**Aufgabe**
Schreiben Sie bitte aus dem Text über Liposomen die Passage wortgetreu ab, die mit „Der menschliche Körper“ beginnt und bis einschließlich „ist streng geregelt.“ reicht.

**Übungstext**

____

Liposomen – von der Natur abgeschaute Medikamentenverpackungen

Der menschliche Körper ist ein Wunderwerk der Informationstechnologie: Pausenlos werden Instruktionen innerhalb von Zellen und zwischen Zellen ausgetauscht. Damit die einzelnen Signale nicht in einem generellen Rauschen verloren gehen, beruht das Leben auf zwei wichtigen Grundsätzen: Unser Körper ist in kleinere, geschützte Einheiten unterteilt und der Austausch von Informationen zwischen diesen Einheiten ist streng geregelt.

Die Untereinheiten unseres Körpers kennen wir gemeinhin als Zellen und Organe. Sie alle zusammen bilden ein Ganzes, doch jede Einheit ist in sich selbst abgeschlossen. Dabei spielt die Zellmembran eine zentrale Rolle.

Die Zellmembran ist eine Schicht aus speziellen Fett-, Zucker- und Eiweiss-Molekülen. Ein wichtiges Ziel der Zellmembran besteht darin, das Innere der Zelle klar von seiner äusseren Umgebung abzugrenzen und einen geordneten Austausch von Molekülen durch die Zellmembran zu ermöglichen.

Oft werden im menschlichen Körper Informationen in Form von hochsensiblen Molekülen ausgetauscht. Diese Moleküle müssen speziell geschützt werden, damit sie nicht im chemisch-reaktiven Umfeld der menschlichen Blutbahn zerstört werden. Der Schutz findet statt, indem die Informationsmoleküle in einen speziellen Behälter verpackt werden: in Liposomen.

Liposomen sind nanometergrosse «Fettkügelchen», die im Wasser schwimmen und selbst im Inneren auch mit Wasser gefüllt sind. Ähnlich wie beispielsweise ein Wasserballon, der im Wasser schwimmt, einfach unglaublich viel kleiner. Liposomen sind auch nicht so zerbrechlich wie Wasserballone und können, einmal gebildet, über Jahre stabil bleiben.

____

**Angezeigte Daten**

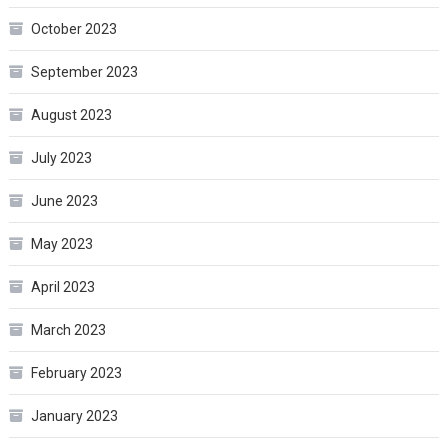
October 2023
September 2023
August 2023
July 2023
June 2023
May 2023
April 2023
March 2023
February 2023
January 2023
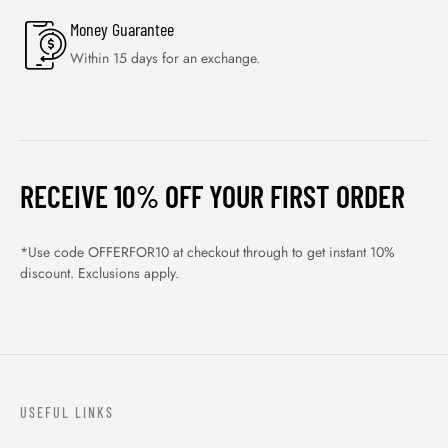
Money Guarantee
Within 15 days for an exchange.
RECEIVE 10% OFF YOUR FIRST ORDER
*Use code OFFERFOR10 at checkout through to get instant 10%
discount. Exclusions apply.
USEFUL LINKS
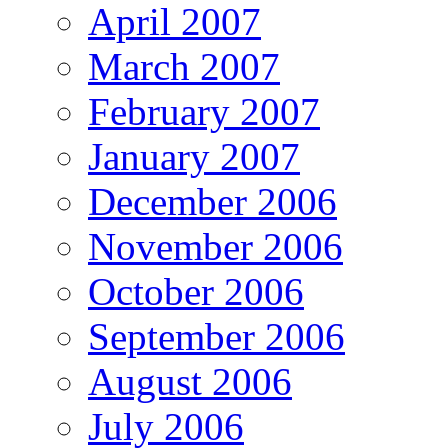
April 2007
March 2007
February 2007
January 2007
December 2006
November 2006
October 2006
September 2006
August 2006
July 2006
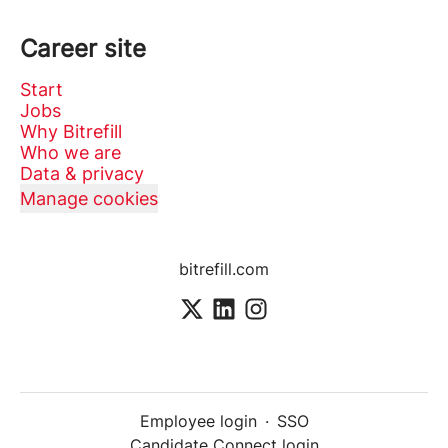
Career site
Start
Jobs
Why Bitrefill
Who we are
Data & privacy
Manage cookies
bitrefill.com
Employee login
·
SSO
Candidate Connect login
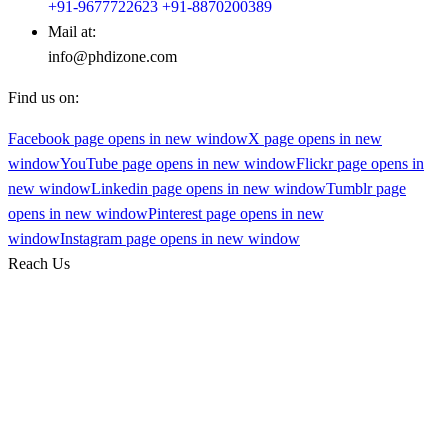
+91-9677722623
+91-8870200389
Mail at:
info@phdizone.com
Find us on:
Facebook page opens in new window
X page opens in new
window
YouTube page opens in new window
Flickr page opens in
new window
Linkedin page opens in new window
Tumblr page
opens in new window
Pinterest page opens in new
window
Instagram page opens in new window
Reach Us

____

**Lösung**
Der menschliche Körper ist ein Wunderwerk der Informationstechnologie: Pausenlos werden Instruktionen innerhalb von Zellen und zwischen Zellen ausgetauscht. Damit die einzelnen Signale nicht in einem generellen Rauschen verloren gehen, beruht das Leben auf zwei wichtigen Grundsätzen: Unser Körper ist in kleinere, geschützte Einheiten unterteilt und der Austausch von Informationen zwischen diesen Einheiten ist streng geregelt.